A gritty thriller shows the extent of evil some soldiers are capable of during wartime.
Loyalty, honor, betrayal, and the effect of time on psychological wounds are themes of Frank Warburton’s new novel, Timeless Revenge.
In the closing days of the Vietnam War, Tom Warburton and three fellow British Army buddies—J Dub, Jock, and Geordie—find themselves assigned to extract an operative from the country in order to hand him over to American intelligence. When Tom and his compatriots realize US soldiers have been slaughtering and terrorizing villagers, a firefight results in casualties on both sides. Tom and his remaining crew rescue a Vietnamese girl, called Sue, from certain death at the hands of the Americans. A game of cat and mouse plays out over years and across continents as the CIA tries to silence Tom and his loved ones for good.
To page 112, the book lives up to its billing as a thriller, thanks to Tom’s suspenseful first-person narration. One can feel the wariness and terror Tom and his compatriots experience upon learning they must turn over all personal identifying information to complete their assignment. Tom realizes, “‘If this thing goes tits up we will be held responsible and the Yanks could then pressure our Government in their favour. It’s all about deniability.’”

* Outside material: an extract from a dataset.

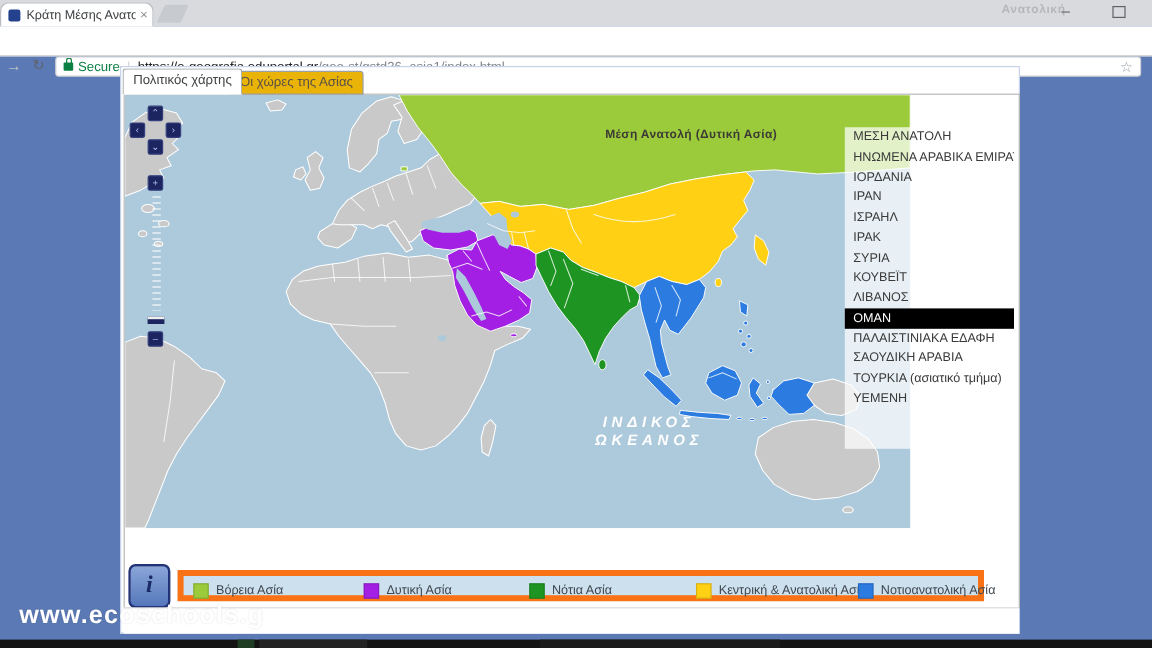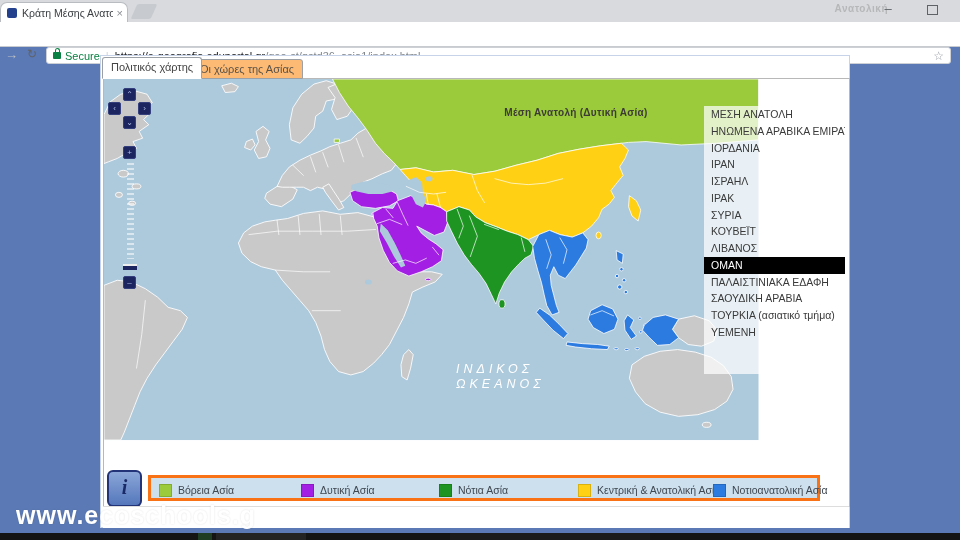"Οι χώρες της Ασίας" #ptab2 { background: #fdba74 -> #eab308 }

Punctuation and grammar problems and capitalization of words like “Government” and “Boss” are tolerable because of the immediacy of the first-person dialogue and adept character building. One feels the strong bond between Tom and his friends and shares their mounting suspicion that all is not right. Dread mounts as they uncover increasing evidence of US soldiers committing war crimes. The young men’s determination and desire to save Sue warms the heart, as they befriend her and keep her safe, although they lack a common language. Suspense builds over how the group will escape safely with Sue.
After page 112, the level of suspense drops dramatically. The narrative all but leaves Tom’s first-person viewpoint. The chapters jump across time and locations in a disconnected way. Tom and his former colleagues have taken on new identities and faked their deaths to avoid discovery by the CIA. Outside the theater of war, the Americans become cartoonishly evil maniacs instead of people who want to keep the truth quiet. Relatives of Tom’s compatriots are barely introduced before they are summarily murdered. Tom’s clandestine communication with Sue as their friendship grows to love is often mentioned in summary sentences.
As the plot becomes more disjointed, punctuation and grammatical problems increase. Dialogue has periods within the quotations, instead of commas. The quotation marks around speech alternate between single and double marks. Sentence fragments abound, and the text is littered with unexplained military jargon and abbreviations.
Had Warburton stuck to Tom’s point of view and edited the manuscript for clarity, Timeless Revenge would be accessible to a larger audience. Those with patience and extensive knowledge of military lingo may enjoy the novel.